PROBLEM REQUIREMENTS :: Go through the records and show each line where the word "métodos" occurs.

(Saved data entries)
▬▬▬

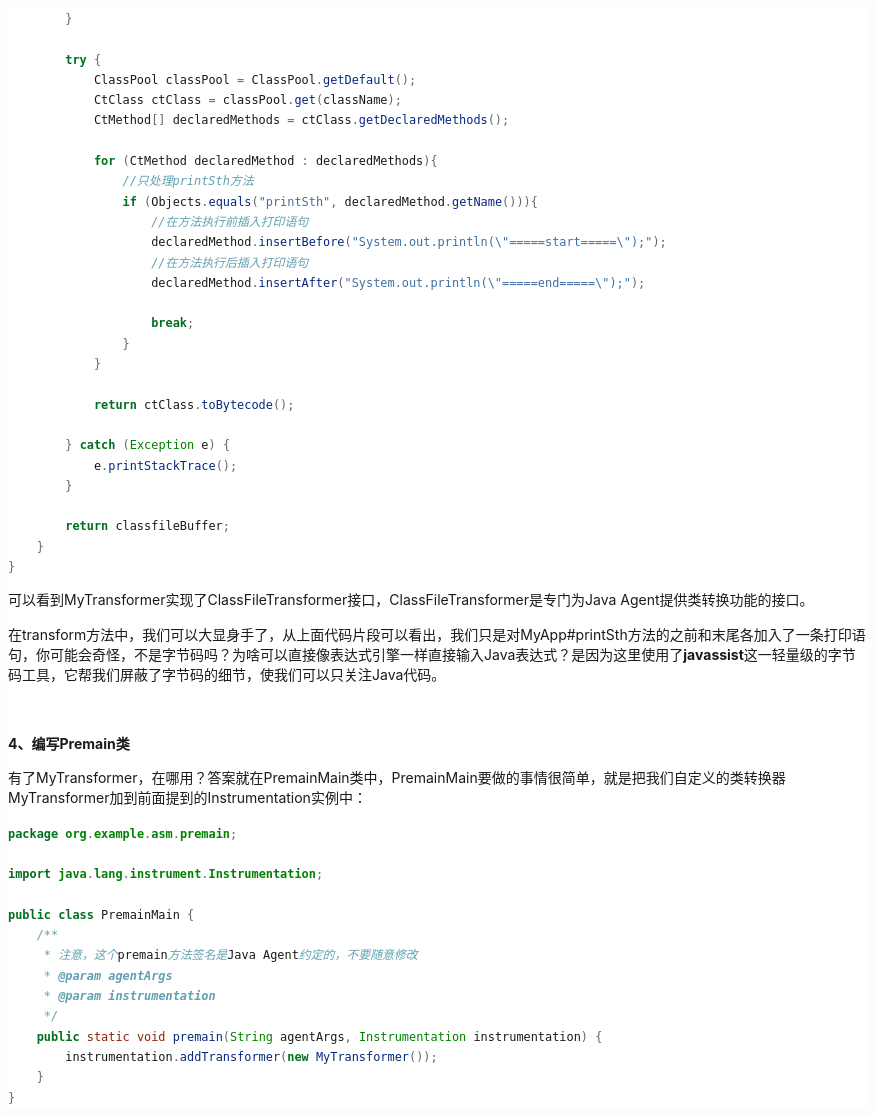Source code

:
 ```java
        }

        try {
            ClassPool classPool = ClassPool.getDefault();
            CtClass ctClass = classPool.get(className);
            CtMethod[] declaredMethods = ctClass.getDeclaredMethods();

            for (CtMethod declaredMethod : declaredMethods){
                //只处理printSth方法
                if (Objects.equals("printSth", declaredMethod.getName())){
                    //在方法执行前插入打印语句
                    declaredMethod.insertBefore("System.out.println(\"=====start=====\");");
                    //在方法执行后插入打印语句
                    declaredMethod.insertAfter("System.out.println(\"=====end=====\");");

                    break;
                }
            }

            return ctClass.toBytecode();

        } catch (Exception e) {
            e.printStackTrace();
        }

        return classfileBuffer;
    }
}
```

可以看到MyTransformer实现了ClassFileTransformer接口，ClassFileTransformer是专门为Java Agent提供类转换功能的接口。

在transform方法中，我们可以大显身手了，从上面代码片段可以看出，我们只是对MyApp#printSth方法的之前和末尾各加入了一条打印语句，你可能会奇怪，不是字节码吗？为啥可以直接像表达式引擎一样直接输入Java表达式？是因为这里使用了**javassist**这一轻量级的字节码工具，它帮我们屏蔽了字节码的细节，使我们可以只关注Java代码。

<br>

**4、编写Premain类**

有了MyTransformer，在哪用？答案就在PremainMain类中，PremainMain要做的事情很简单，就是把我们自定义的类转换器MyTransformer加到前面提到的Instrumentation实例中：

```java
package org.example.asm.premain;

import java.lang.instrument.Instrumentation;

public class PremainMain {
    /**
     * 注意，这个premain方法签名是Java Agent约定的，不要随意修改
     * @param agentArgs
     * @param instrumentation
     */
    public static void premain(String agentArgs, Instrumentation instrumentation) {
        instrumentation.addTransformer(new MyTransformer());
    }
}
```
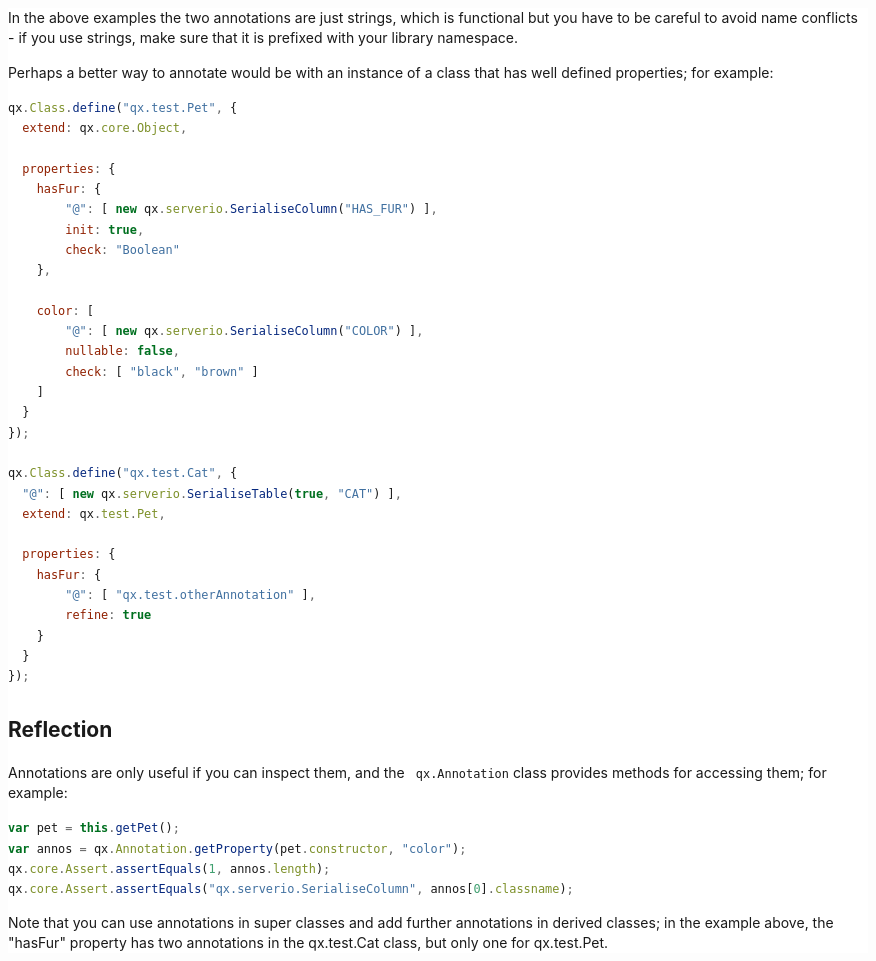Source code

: In the above examples the two annotations are just strings, which is
functional but you have to be careful to avoid name conflicts - if you
use strings, make sure that it is prefixed with your library
namespace.

Perhaps a better way to annotate would be with an instance of a class
that has well defined properties; for example:

```javascript
qx.Class.define("qx.test.Pet", {
  extend: qx.core.Object,

  properties: {
    hasFur: {
        "@": [ new qx.serverio.SerialiseColumn("HAS_FUR") ],
        init: true,
        check: "Boolean"
    },

    color: [
        "@": [ new qx.serverio.SerialiseColumn("COLOR") ],
        nullable: false,
        check: [ "black", "brown" ]
    ]
  }
});

qx.Class.define("qx.test.Cat", {
  "@": [ new qx.serverio.SerialiseTable(true, "CAT") ],
  extend: qx.test.Pet,

  properties: {
    hasFur: {
        "@": [ "qx.test.otherAnnotation" ],
        refine: true
    }
  }
});
```

## Reflection

Annotations are only useful if you can inspect them, and the `
qx.Annotation` class provides methods for accessing them; for example:

```javascript
var pet = this.getPet();
var annos = qx.Annotation.getProperty(pet.constructor, "color");
qx.core.Assert.assertEquals(1, annos.length);
qx.core.Assert.assertEquals("qx.serverio.SerialiseColumn", annos[0].classname);
```

Note that you can use annotations in super classes and add further
annotations in derived classes; in the example above, the "hasFur"
property has two annotations in the qx.test.Cat class, but only one
for qx.test.Pet.
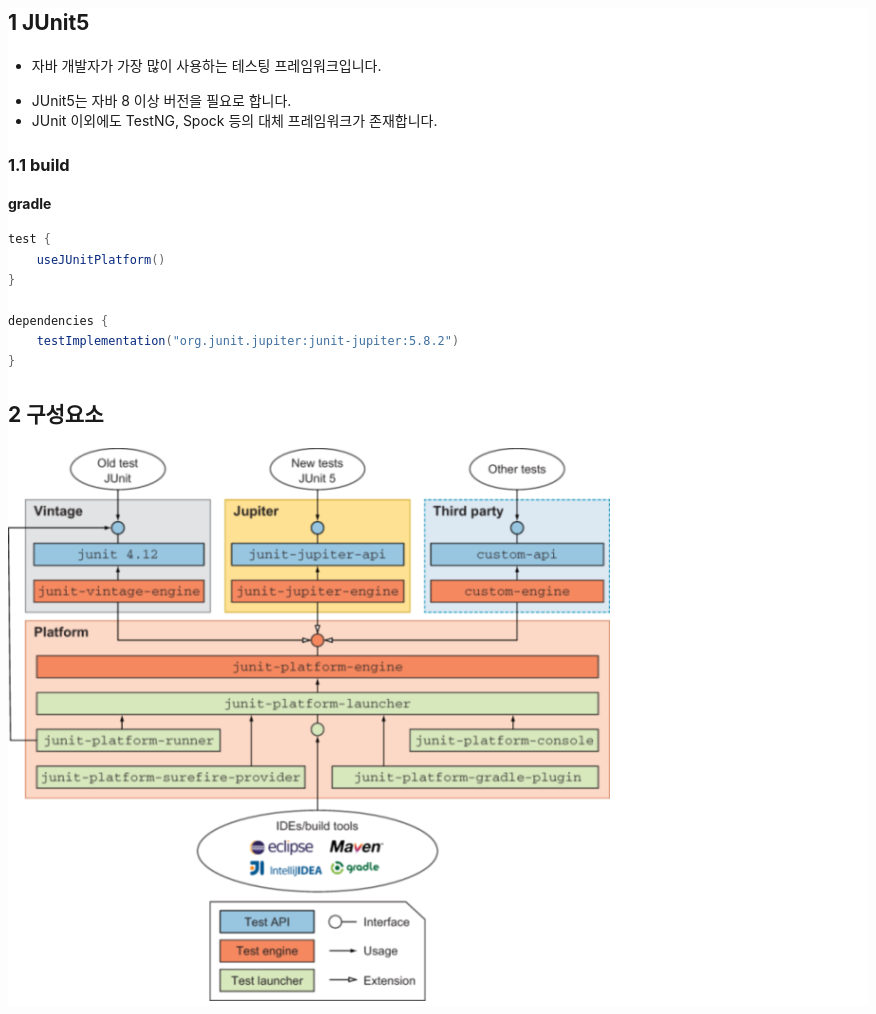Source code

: ##  1 JUnit5

* 자바 개발자가 가장 많이 사용하는 테스팅 프레임워크입니다.
- JUnit5는 자바 8 이상 버전을 필요로 합니다.
- JUnit 이외에도 TestNG, Spock 등의 대체 프레임워크가 존재합니다.


###  1.1 build

**gradle**

```groovy
test {
    useJUnitPlatform()
}

dependencies {
    testImplementation("org.junit.jupiter:junit-jupiter:5.8.2")
}
```



##  2 구성요소

![3 JUnit architecture - JUnit in Action, Third Edition](./images/architecture.png)

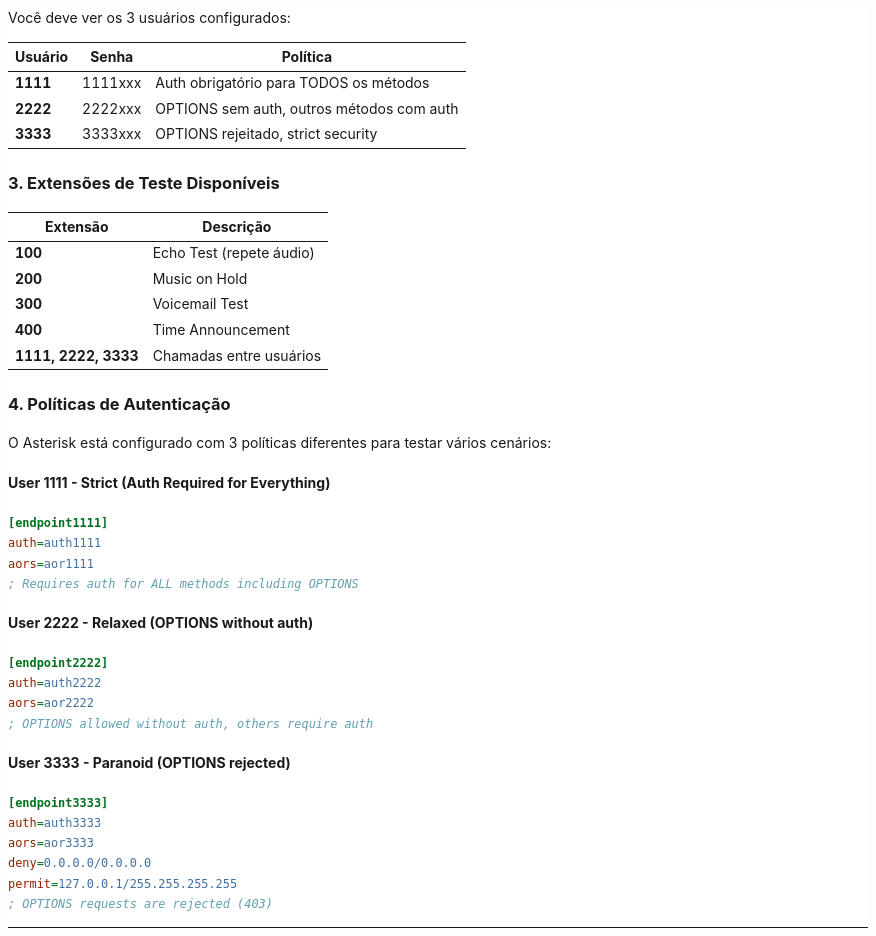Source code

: Você deve ver os 3 usuários configurados:

| Usuário | Senha   | Política                                    |
|---------|---------|---------------------------------------------|
| **1111** | 1111xxx | Auth obrigatório para TODOS os métodos      |
| **2222** | 2222xxx | OPTIONS sem auth, outros métodos com auth   |
| **3333** | 3333xxx | OPTIONS rejeitado, strict security          |

### 3. Extensões de Teste Disponíveis

| Extensão | Descrição |
|----------|-----------|
| **100** | Echo Test (repete áudio) |
| **200** | Music on Hold |
| **300** | Voicemail Test |
| **400** | Time Announcement |
| **1111, 2222, 3333** | Chamadas entre usuários |

### 4. Políticas de Autenticação

O Asterisk está configurado com 3 políticas diferentes para testar vários cenários:

#### User 1111 - Strict (Auth Required for Everything)
```ini
[endpoint1111]
auth=auth1111
aors=aor1111
; Requires auth for ALL methods including OPTIONS
```

#### User 2222 - Relaxed (OPTIONS without auth)
```ini
[endpoint2222]
auth=auth2222
aors=aor2222
; OPTIONS allowed without auth, others require auth
```

#### User 3333 - Paranoid (OPTIONS rejected)
```ini
[endpoint3333]
auth=auth3333
aors=aor3333
deny=0.0.0.0/0.0.0.0
permit=127.0.0.1/255.255.255.255
; OPTIONS requests are rejected (403)
```

---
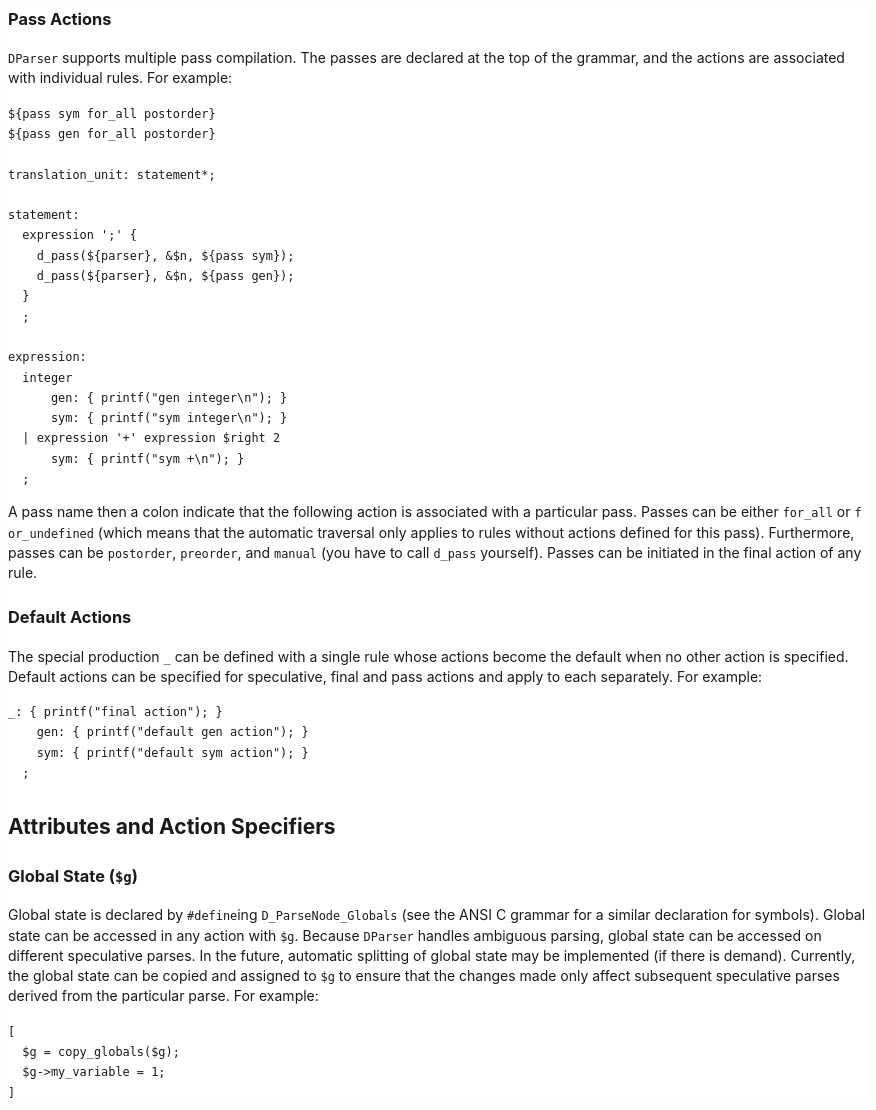 ### Pass Actions

`DParser` supports multiple pass compilation.  The passes are declared at the
top of the grammar, and the actions are associated with individual rules.  For
example:
```Yacc
${pass sym for_all postorder}
${pass gen for_all postorder}

translation_unit: statement*;

statement:
  expression ';' {
    d_pass(${parser}, &$n, ${pass sym});
    d_pass(${parser}, &$n, ${pass gen});
  }
  ;

expression:
  integer
      gen: { printf("gen integer\n"); }
      sym: { printf("sym integer\n"); }
  | expression '+' expression $right 2
      sym: { printf("sym +\n"); }
  ;
```
A pass name then a colon indicate that the following action is associated with
a particular pass.  Passes can be either `for_all` or `for_undefined` (which
means that the automatic traversal only applies to rules without actions
defined for this pass).  Furthermore, passes can be `postorder`, `preorder`,
and `manual` (you have to call `d_pass` yourself).  Passes can be initiated in
the final action of any rule.

### Default Actions

The special production `_` can be defined with a single rule whose actions
become the default when no other action is specified.  Default actions can be
specified for speculative, final and pass actions and apply to each separately.
For example:
```Yacc
_: { printf("final action"); }
    gen: { printf("default gen action"); }
    sym: { printf("default sym action"); }
  ;
```


## Attributes and Action Specifiers

### Global State (`$g`)

Global state is declared by `#define`ing `D_ParseNode_Globals` (see the ANSI C
grammar for a similar declaration for symbols). Global state can be accessed in
any action with `$g`.  Because `DParser` handles ambiguous parsing, global
state can be accessed on different speculative parses.  In the future,
automatic splitting of global state may be implemented (if there is demand).
Currently, the global state can be copied and assigned to `$g` to ensure that
the changes made only affect subsequent speculative parses derived from the
particular parse.  For example:
```Yacc
[
  $g = copy_globals($g);
  $g->my_variable = 1;
]
```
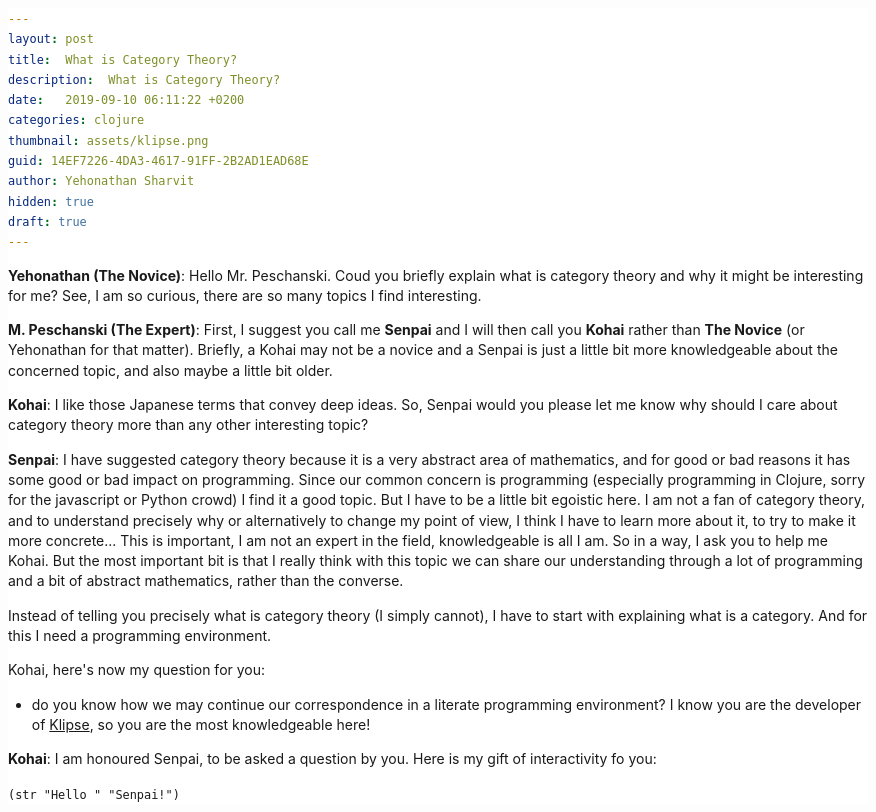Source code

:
 ```yaml
---
layout: post
title:  What is Category Theory?
description:  What is Category Theory?
date:   2019-09-10 06:11:22 +0200
categories: clojure
thumbnail: assets/klipse.png
guid: 14EF7226-4DA3-4617-91FF-2B2AD1EAD68E
author: Yehonathan Sharvit
hidden: true
draft: true
---
```



**Yehonathan (The Novice)**:
Hello Mr. Peschanski. Coud you briefly explain what is category theory and why it might be interesting for me? See, I am so curious, there are so many topics I find interesting.

**M. Peschanski (The Expert)**: 
First, I suggest you call me **Senpai** and I will then call you **Kohai** rather than **The Novice** (or Yehonathan for that matter).
Briefly, a Kohai may not be a novice and a Senpai is just a little bit more knowledgeable about the concerned topic, and also maybe a little bit older.

**Kohai**:
I like those Japanese terms that convey deep ideas. So, Senpai would you please let me know why should I care about category theory more than any other interesting topic?

**Senpai**:
I have suggested category theory because it is a very abstract area of mathematics, and for good or bad reasons it has some good or bad impact on programming. Since our common concern is programming (especially programming in Clojure, sorry for the javascript or Python crowd) I find it a good topic. But I have to be a little bit egoistic here. I am not a fan of category theory, and to understand precisely why or alternatively to change my point of view, I think I have to learn more about it, to try to make it more concrete... 
This is important, I am not an expert in the field, knowledgeable is all I am.  So in a way, I ask you to help me Kohai. But the most important bit is that I really think with this topic we can share our understanding through a lot of programming and a bit of abstract mathematics, rather than the converse.

Instead of telling you precisely what is category theory (I simply cannot), I have to start with explaining what is a category. And for this I need a programming environment.

Kohai, here's now my question for you:
- do you know how we may continue our correspondence in a literate programming environment?
I know you are the developer of [Klipse](https://github.com/viebel/klipse), so you are the most knowledgeable here!

**Kohai**: 
I am honoured Senpai, to be asked a question by you. 
Here is my gift of interactivity fo you:

```klipse
(str "Hello " "Senpai!")
```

▬▬▬

WRITTEN REPLY ::
| **1111** | 1111xxx | Auth obrigatório para TODOS os métodos      |
| **2222** | 2222xxx | OPTIONS sem auth, outros métodos com auth   |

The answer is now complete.